**Your goal**
Show each line of the records below where the word "article" occurs.

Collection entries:
◆ ◆ ◆ ◆ ◆ ◆ ◆

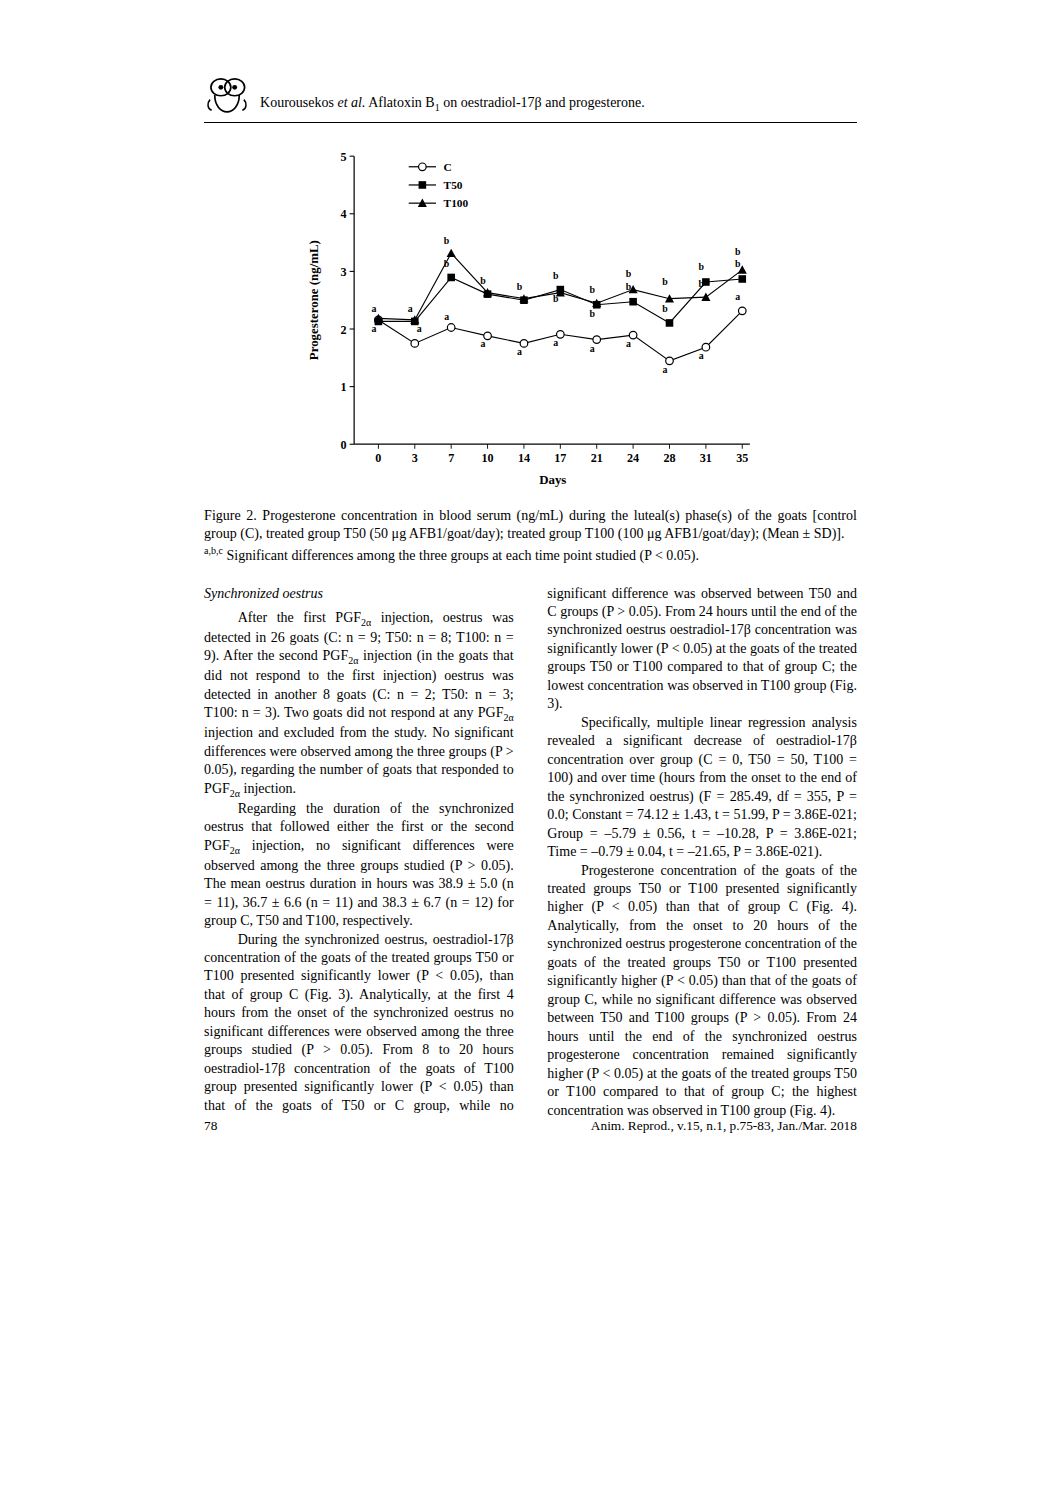Kourousekos et al. Aflatoxin B1 on oestradiol-17β and progesterone.
0 1 2 3 4 5 Progesterone (ng/mL) 0 3 7 10 14 17 21 24 28 31 35 Days C T50 T100 a a a a b b a b a b a b b a b b a b b a b b a b b a b b a
Figure 2. Progesterone concentration in blood serum (ng/mL) during the luteal(s) phase(s) of the goats [control group (C), treated group T50 (50 μg AFB1/goat/day); treated group T100 (100 μg AFB1/goat/day); (Mean ± SD)].
a,b,c Significant differences among the three groups at each time point studied (P < 0.05).
Synchronized oestrus
After the first PGF2α injection, oestrus was detected in 26 goats (C: n = 9; T50: n = 8; T100: n = 9). After the second PGF2α injection (in the goats that did not respond to the first injection) oestrus was detected in another 8 goats (C: n = 2; T50: n = 3; T100: n = 3). Two goats did not respond at any PGF2α injection and excluded from the study. No significant differences were observed among the three groups (P > 0.05), regarding the number of goats that responded to PGF2α injection.
Regarding the duration of the synchronized oestrus that followed either the first or the second PGF2α injection, no significant differences were observed among the three groups studied (P > 0.05). The mean oestrus duration in hours was 38.9 ± 5.0 (n = 11), 36.7 ± 6.6 (n = 11) and 38.3 ± 6.7 (n = 12) for group C, T50 and T100, respectively.
During the synchronized oestrus, oestradiol-17β concentration of the goats of the treated groups T50 or T100 presented significantly lower (P < 0.05), than that of group C (Fig. 3). Analytically, at the first 4 hours from the onset of the synchronized oestrus no significant differences were observed among the three groups studied (P > 0.05). From 8 to 20 hours oestradiol-17β concentration of the goats of T100 group presented significantly lower (P < 0.05) than that of the goats of T50 or C group, while no significant difference was observed between T50 and C groups (P > 0.05). From 24 hours until the end of the synchronized oestrus oestradiol-17β concentration was significantly lower (P < 0.05) at the goats of the treated groups T50 or T100 compared to that of group C; the lowest concentration was observed in T100 group (Fig. 3).
Specifically, multiple linear regression analysis revealed a significant decrease of oestradiol-17β concentration over group (C = 0, T50 = 50, T100 = 100) and over time (hours from the onset to the end of the synchronized oestrus) (F = 285.49, df = 355, P = 0.0; Constant = 74.12 ± 1.43, t = 51.99, P = 3.86E-021; Group = –5.79 ± 0.56, t = –10.28, P = 3.86E-021; Time = –0.79 ± 0.04, t = –21.65, P = 3.86E-021).
Progesterone concentration of the goats of the treated groups T50 or T100 presented significantly higher (P < 0.05) than that of group C (Fig. 4). Analytically, from the onset to 20 hours of the synchronized oestrus progesterone concentration of the goats of the treated groups T50 or T100 presented significantly higher (P < 0.05) than that of the goats of group C, while no significant difference was observed between T50 and T100 groups (P > 0.05). From 24 hours until the end of the synchronized oestrus progesterone concentration remained significantly higher (P < 0.05) at the goats of the treated groups T50 or T100 compared to that of group C; the highest concentration was observed in T100 group (Fig. 4).
78 Anim. Reprod., v.15, n.1, p.75-83, Jan./Mar. 2018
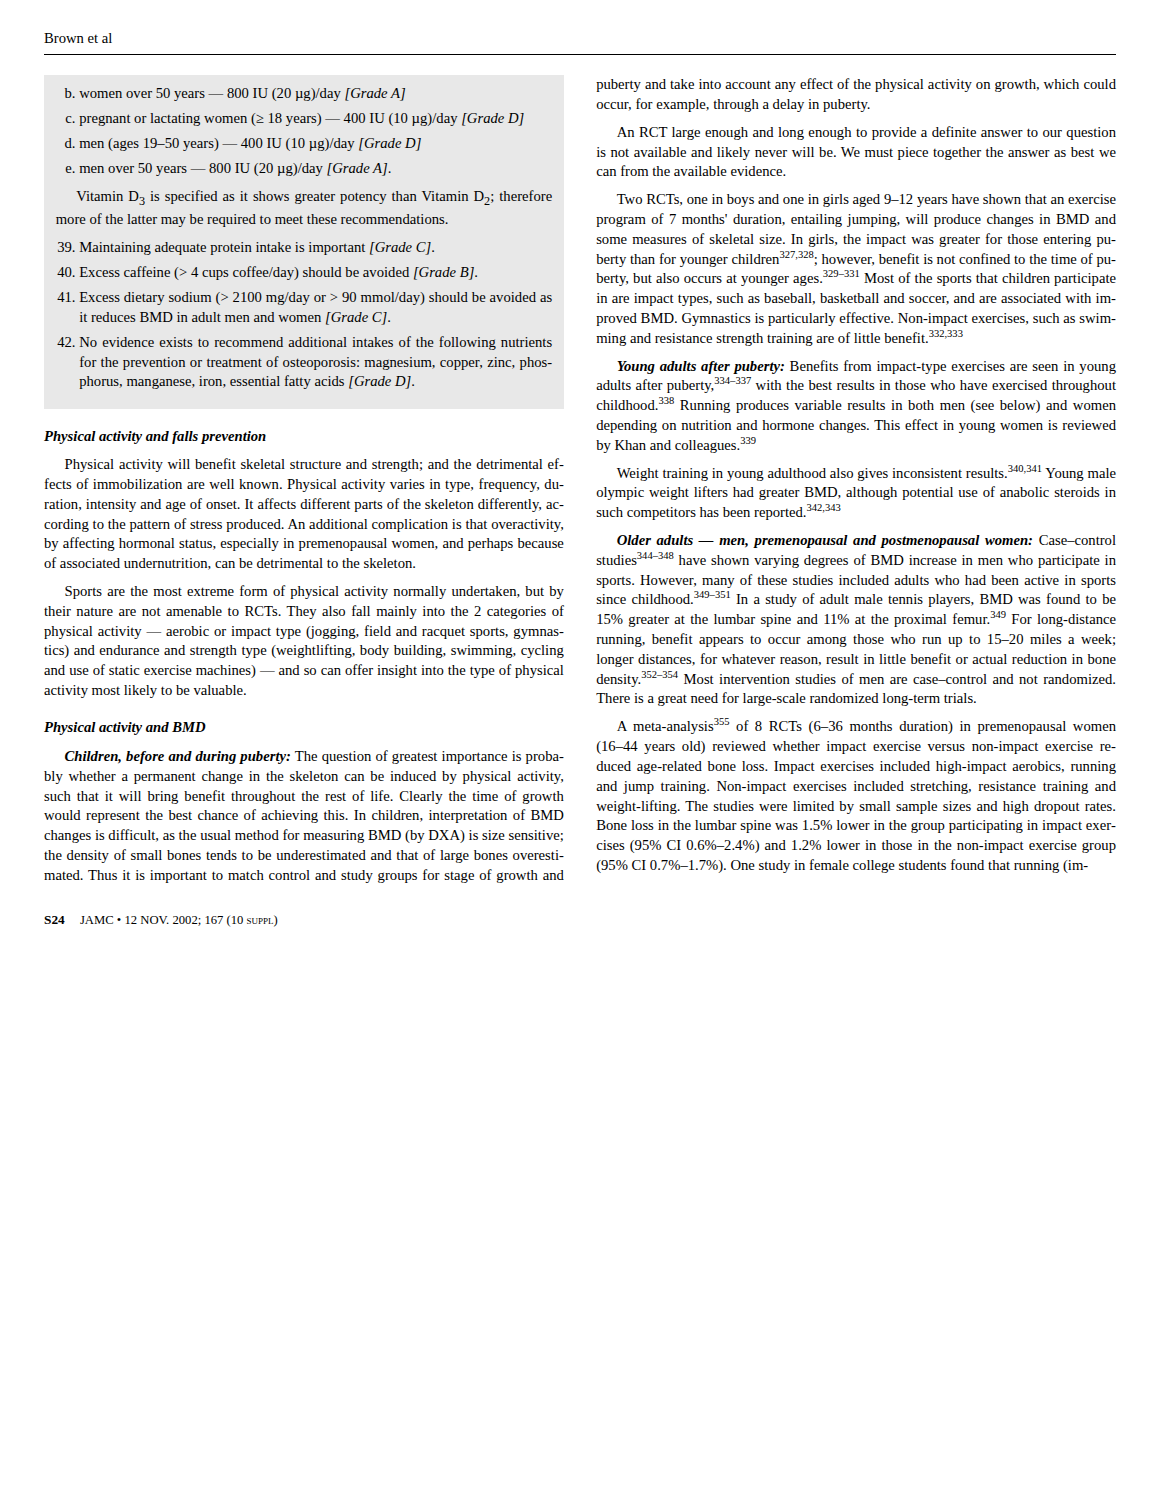Brown et al
women over 50 years — 800 IU (20 µg)/day [Grade A]
pregnant or lactating women (≥ 18 years) — 400 IU (10 µg)/day [Grade D]
men (ages 19–50 years) — 400 IU (10 µg)/day [Grade D]
men over 50 years — 800 IU (20 µg)/day [Grade A].
Vitamin D3 is specified as it shows greater potency than Vitamin D2; therefore more of the latter may be required to meet these recommendations.
Maintaining adequate protein intake is important [Grade C].
Excess caffeine (> 4 cups coffee/day) should be avoided [Grade B].
Excess dietary sodium (> 2100 mg/day or > 90 mmol/day) should be avoided as it reduces BMD in adult men and women [Grade C].
No evidence exists to recommend additional intakes of the following nutrients for the prevention or treatment of osteoporosis: magnesium, copper, zinc, phosphorus, manganese, iron, essential fatty acids [Grade D].
Physical activity and falls prevention
Physical activity will benefit skeletal structure and strength; and the detrimental effects of immobilization are well known. Physical activity varies in type, frequency, duration, intensity and age of onset. It affects different parts of the skeleton differently, according to the pattern of stress produced. An additional complication is that overactivity, by affecting hormonal status, especially in premenopausal women, and perhaps because of associated undernutrition, can be detrimental to the skeleton.
Sports are the most extreme form of physical activity normally undertaken, but by their nature are not amenable to RCTs. They also fall mainly into the 2 categories of physical activity — aerobic or impact type (jogging, field and racquet sports, gymnastics) and endurance and strength type (weightlifting, body building, swimming, cycling and use of static exercise machines) — and so can offer insight into the type of physical activity most likely to be valuable.
Physical activity and BMD
Children, before and during puberty: The question of greatest importance is probably whether a permanent change in the skeleton can be induced by physical activity, such that it will bring benefit throughout the rest of life. Clearly the time of growth would represent the best chance of achieving this. In children, interpretation of BMD changes is difficult, as the usual method for measuring BMD (by DXA) is size sensitive; the density of small bones tends to be underestimated and that of large bones overestimated. Thus it is important to match control and study groups for stage of growth and puberty and take into account any effect of the physical activity on growth, which could occur, for example, through a delay in puberty.
An RCT large enough and long enough to provide a definite answer to our question is not available and likely never will be. We must piece together the answer as best we can from the available evidence.
Two RCTs, one in boys and one in girls aged 9–12 years have shown that an exercise program of 7 months' duration, entailing jumping, will produce changes in BMD and some measures of skeletal size. In girls, the impact was greater for those entering puberty than for younger children327,328; however, benefit is not confined to the time of puberty, but also occurs at younger ages.329–331 Most of the sports that children participate in are impact types, such as baseball, basketball and soccer, and are associated with improved BMD. Gymnastics is particularly effective. Non-impact exercises, such as swimming and resistance strength training are of little benefit.332,333
Young adults after puberty: Benefits from impact-type exercises are seen in young adults after puberty,334–337 with the best results in those who have exercised throughout childhood.338 Running produces variable results in both men (see below) and women depending on nutrition and hormone changes. This effect in young women is reviewed by Khan and colleagues.339
Weight training in young adulthood also gives inconsistent results.340,341 Young male olympic weight lifters had greater BMD, although potential use of anabolic steroids in such competitors has been reported.342,343
Older adults — men, premenopausal and postmenopausal women: Case–control studies344–348 have shown varying degrees of BMD increase in men who participate in sports. However, many of these studies included adults who had been active in sports since childhood.349–351 In a study of adult male tennis players, BMD was found to be 15% greater at the lumbar spine and 11% at the proximal femur.349 For long-distance running, benefit appears to occur among those who run up to 15–20 miles a week; longer distances, for whatever reason, result in little benefit or actual reduction in bone density.352–354 Most intervention studies of men are case–control and not randomized. There is a great need for large-scale randomized long-term trials.
A meta-analysis355 of 8 RCTs (6–36 months duration) in premenopausal women (16–44 years old) reviewed whether impact exercise versus non-impact exercise reduced age-related bone loss. Impact exercises included high-impact aerobics, running and jump training. Non-impact exercises included stretching, resistance training and weight-lifting. The studies were limited by small sample sizes and high dropout rates. Bone loss in the lumbar spine was 1.5% lower in the group participating in impact exercises (95% CI 0.6%–2.4%) and 1.2% lower in those in the non-impact exercise group (95% CI 0.7%–1.7%). One study in female college students found that running (im-
S24 JAMC • 12 NOV. 2002; 167 (10 suppl)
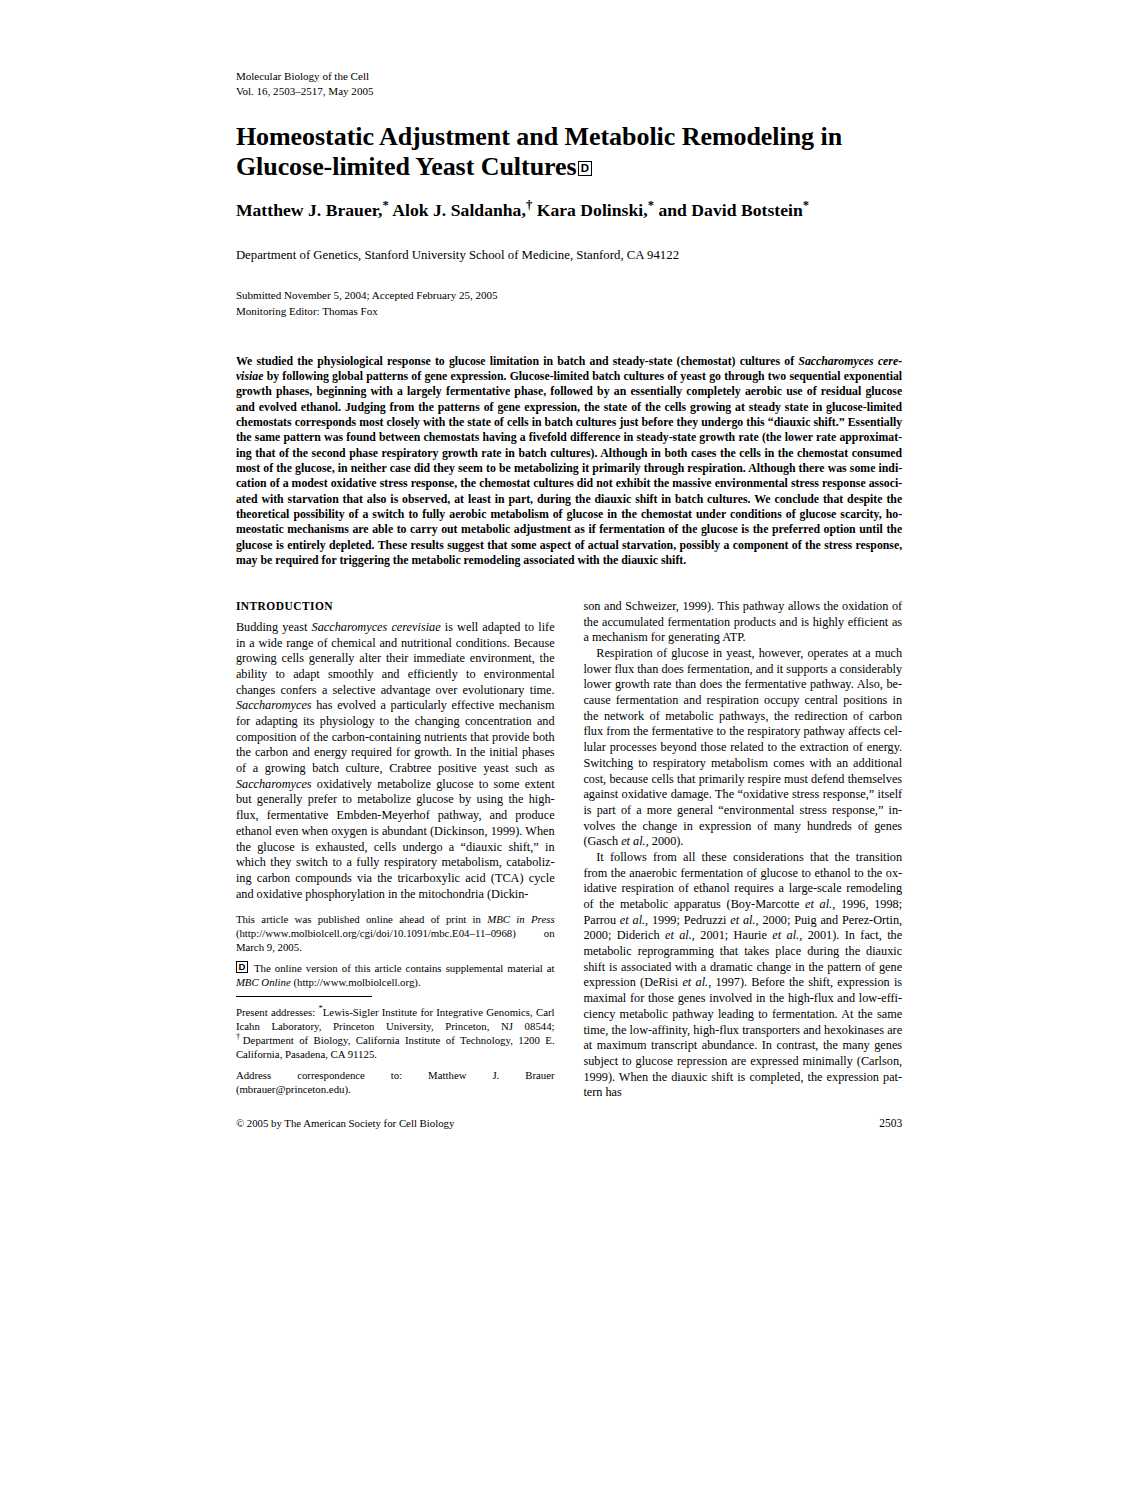Molecular Biology of the Cell
Vol. 16, 2503–2517, May 2005
Homeostatic Adjustment and Metabolic Remodeling in
Glucose-limited Yeast CulturesD
Matthew J. Brauer,* Alok J. Saldanha,† Kara Dolinski,* and David Botstein*
Department of Genetics, Stanford University School of Medicine, Stanford, CA 94122
Submitted November 5, 2004; Accepted February 25, 2005
Monitoring Editor: Thomas Fox
We studied the physiological response to glucose limitation in batch and steady-state (chemostat) cultures of Saccharomyces cerevisiae by following global patterns of gene expression. Glucose-limited batch cultures of yeast go through two sequential exponential growth phases, beginning with a largely fermentative phase, followed by an essentially completely aerobic use of residual glucose and evolved ethanol. Judging from the patterns of gene expression, the state of the cells growing at steady state in glucose-limited chemostats corresponds most closely with the state of cells in batch cultures just before they undergo this “diauxic shift.” Essentially the same pattern was found between chemostats having a fivefold difference in steady-state growth rate (the lower rate approximating that of the second phase respiratory growth rate in batch cultures). Although in both cases the cells in the chemostat consumed most of the glucose, in neither case did they seem to be metabolizing it primarily through respiration. Although there was some indication of a modest oxidative stress response, the chemostat cultures did not exhibit the massive environmental stress response associated with starvation that also is observed, at least in part, during the diauxic shift in batch cultures. We conclude that despite the theoretical possibility of a switch to fully aerobic metabolism of glucose in the chemostat under conditions of glucose scarcity, homeostatic mechanisms are able to carry out metabolic adjustment as if fermentation of the glucose is the preferred option until the glucose is entirely depleted. These results suggest that some aspect of actual starvation, possibly a component of the stress response, may be required for triggering the metabolic remodeling associated with the diauxic shift.
INTRODUCTION
Budding yeast Saccharomyces cerevisiae is well adapted to life in a wide range of chemical and nutritional conditions. Because growing cells generally alter their immediate environment, the ability to adapt smoothly and efficiently to environmental changes confers a selective advantage over evolutionary time. Saccharomyces has evolved a particularly effective mechanism for adapting its physiology to the changing concentration and composition of the carbon-containing nutrients that provide both the carbon and energy required for growth. In the initial phases of a growing batch culture, Crabtree positive yeast such as Saccharomyces oxidatively metabolize glucose to some extent but generally prefer to metabolize glucose by using the high-flux, fermentative Embden-Meyerhof pathway, and produce ethanol even when oxygen is abundant (Dickinson, 1999). When the glucose is exhausted, cells undergo a “diauxic shift,” in which they switch to a fully respiratory metabolism, catabolizing carbon compounds via the tricarboxylic acid (TCA) cycle and oxidative phosphorylation in the mitochondria (Dickin-
This article was published online ahead of print in MBC in Press (http://www.molbiolcell.org/cgi/doi/10.1091/mbc.E04–11–0968) on March 9, 2005.
D The online version of this article contains supplemental material at MBC Online (http://www.molbiolcell.org).
Present addresses: *Lewis-Sigler Institute for Integrative Genomics, Carl Icahn Laboratory, Princeton University, Princeton, NJ 08544; †Department of Biology, California Institute of Technology, 1200 E. California, Pasadena, CA 91125.
Address correspondence to: Matthew J. Brauer (mbrauer@princeton.edu).
son and Schweizer, 1999). This pathway allows the oxidation of the accumulated fermentation products and is highly efficient as a mechanism for generating ATP.
Respiration of glucose in yeast, however, operates at a much lower flux than does fermentation, and it supports a considerably lower growth rate than does the fermentative pathway. Also, because fermentation and respiration occupy central positions in the network of metabolic pathways, the redirection of carbon flux from the fermentative to the respiratory pathway affects cellular processes beyond those related to the extraction of energy. Switching to respiratory metabolism comes with an additional cost, because cells that primarily respire must defend themselves against oxidative damage. The “oxidative stress response,” itself is part of a more general “environmental stress response,” involves the change in expression of many hundreds of genes (Gasch et al., 2000).
It follows from all these considerations that the transition from the anaerobic fermentation of glucose to ethanol to the oxidative respiration of ethanol requires a large-scale remodeling of the metabolic apparatus (Boy-Marcotte et al., 1996, 1998; Parrou et al., 1999; Pedruzzi et al., 2000; Puig and Perez-Ortin, 2000; Diderich et al., 2001; Haurie et al., 2001). In fact, the metabolic reprogramming that takes place during the diauxic shift is associated with a dramatic change in the pattern of gene expression (DeRisi et al., 1997). Before the shift, expression is maximal for those genes involved in the high-flux and low-efficiency metabolic pathway leading to fermentation. At the same time, the low-affinity, high-flux transporters and hexokinases are at maximum transcript abundance. In contrast, the many genes subject to glucose repression are expressed minimally (Carlson, 1999). When the diauxic shift is completed, the expression pattern has
© 2005 by The American Society for Cell Biology 2503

◆ ◆ ◆ ◆ ◆ ◆ ◆

**Answer area**
This article was published online ahead of print in MBC in Press (http://www.molbiolcell.org/cgi/doi/10.1091/mbc.E04–11–0968) on March 9, 2005.
D The online version of this article contains supplemental material at MBC Online (http://www.molbiolcell.org).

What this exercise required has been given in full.